● Arbeitsauftrag
Gib die Zeilen zwischen der Zeile mit „right wrist: (224, 197, -24)“ und der Zeile mit „left ankle: (216, 279, 10)“, beide eingeschlossen, als Markdown-Tabelle mit den Spalten „Nummer“ und „Eintrag“ wieder. Leerzeilen entfallen.
-=-=-=-=-
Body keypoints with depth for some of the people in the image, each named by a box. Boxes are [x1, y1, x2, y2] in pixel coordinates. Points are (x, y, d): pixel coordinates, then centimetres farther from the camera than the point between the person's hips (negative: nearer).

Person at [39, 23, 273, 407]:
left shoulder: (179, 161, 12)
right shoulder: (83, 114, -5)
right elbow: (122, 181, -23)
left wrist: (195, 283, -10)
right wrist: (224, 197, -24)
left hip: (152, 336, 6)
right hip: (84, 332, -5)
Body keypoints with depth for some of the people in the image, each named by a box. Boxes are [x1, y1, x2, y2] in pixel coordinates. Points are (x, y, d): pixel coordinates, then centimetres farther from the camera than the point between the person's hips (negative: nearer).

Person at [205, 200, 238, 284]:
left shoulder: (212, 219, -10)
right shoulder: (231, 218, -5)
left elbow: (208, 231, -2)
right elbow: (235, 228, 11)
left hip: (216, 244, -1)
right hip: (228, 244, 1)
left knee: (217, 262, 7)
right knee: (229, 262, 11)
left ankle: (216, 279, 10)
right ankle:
-=-=-=-=-
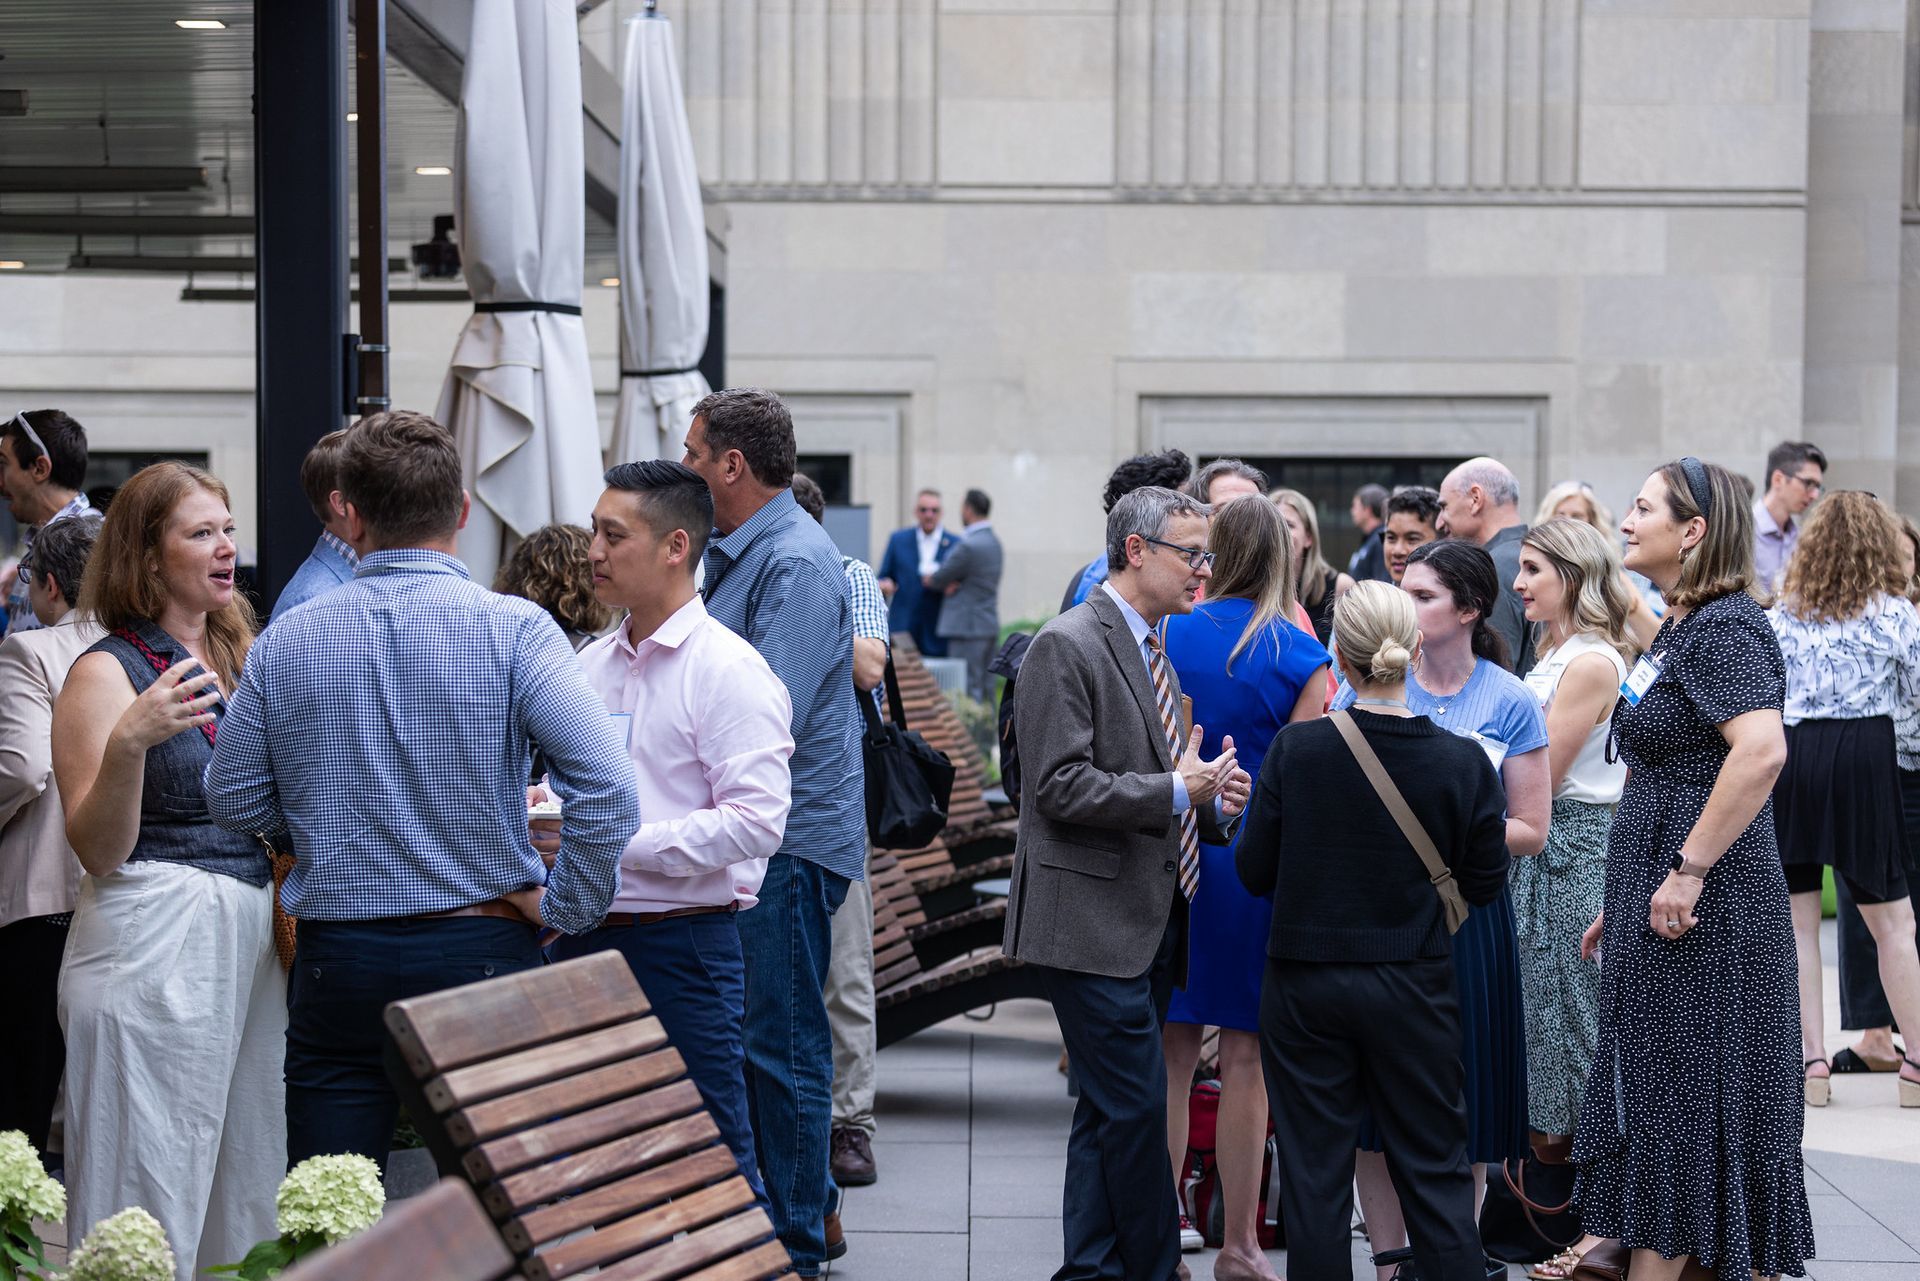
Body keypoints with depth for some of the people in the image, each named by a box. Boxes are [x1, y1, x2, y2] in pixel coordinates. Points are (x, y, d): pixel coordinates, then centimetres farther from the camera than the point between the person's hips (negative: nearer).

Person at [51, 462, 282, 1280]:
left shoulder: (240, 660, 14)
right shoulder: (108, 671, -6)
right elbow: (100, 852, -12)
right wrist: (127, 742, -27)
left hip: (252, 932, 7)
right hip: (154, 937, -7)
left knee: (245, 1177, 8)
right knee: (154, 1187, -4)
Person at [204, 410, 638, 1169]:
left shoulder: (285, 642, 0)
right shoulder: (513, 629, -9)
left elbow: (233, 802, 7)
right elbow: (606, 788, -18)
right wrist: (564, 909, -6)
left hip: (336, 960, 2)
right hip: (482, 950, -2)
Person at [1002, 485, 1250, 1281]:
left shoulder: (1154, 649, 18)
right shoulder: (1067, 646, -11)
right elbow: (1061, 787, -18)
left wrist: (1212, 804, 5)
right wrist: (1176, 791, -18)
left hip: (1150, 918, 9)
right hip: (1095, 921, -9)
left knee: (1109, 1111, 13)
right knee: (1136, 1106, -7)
-=-=-=-=-
● Lösung
| Nummer | Eintrag |
|---|---|
| 1 | right wrist: (224, 197, -24) |
| 2 | left hip: (152, 336, 6) |
| 3 | right hip: (84, 332, -5) |
| 4 | Body keypoints with depth for some of the people in the image, each named by a box. Boxes are [x1, y1, x2, y2] in pixel coordinates. Points are (x, y, d): pixel coordinates, then centimetres farther from the camera than the point between the person's hips (negative: nearer). |
| 5 | Person at [205, 200, 238, 284]: |
| 6 | left shoulder: (212, 219, -10) |
| 7 | right shoulder: (231, 218, -5) |
| 8 | left elbow: (208, 231, -2) |
| 9 | right elbow: (235, 228, 11) |
| 10 | left hip: (216, 244, -1) |
| 11 | right hip: (228, 244, 1) |
| 12 | left knee: (217, 262, 7) |
| 13 | right knee: (229, 262, 11) |
| 14 | left ankle: (216, 279, 10) |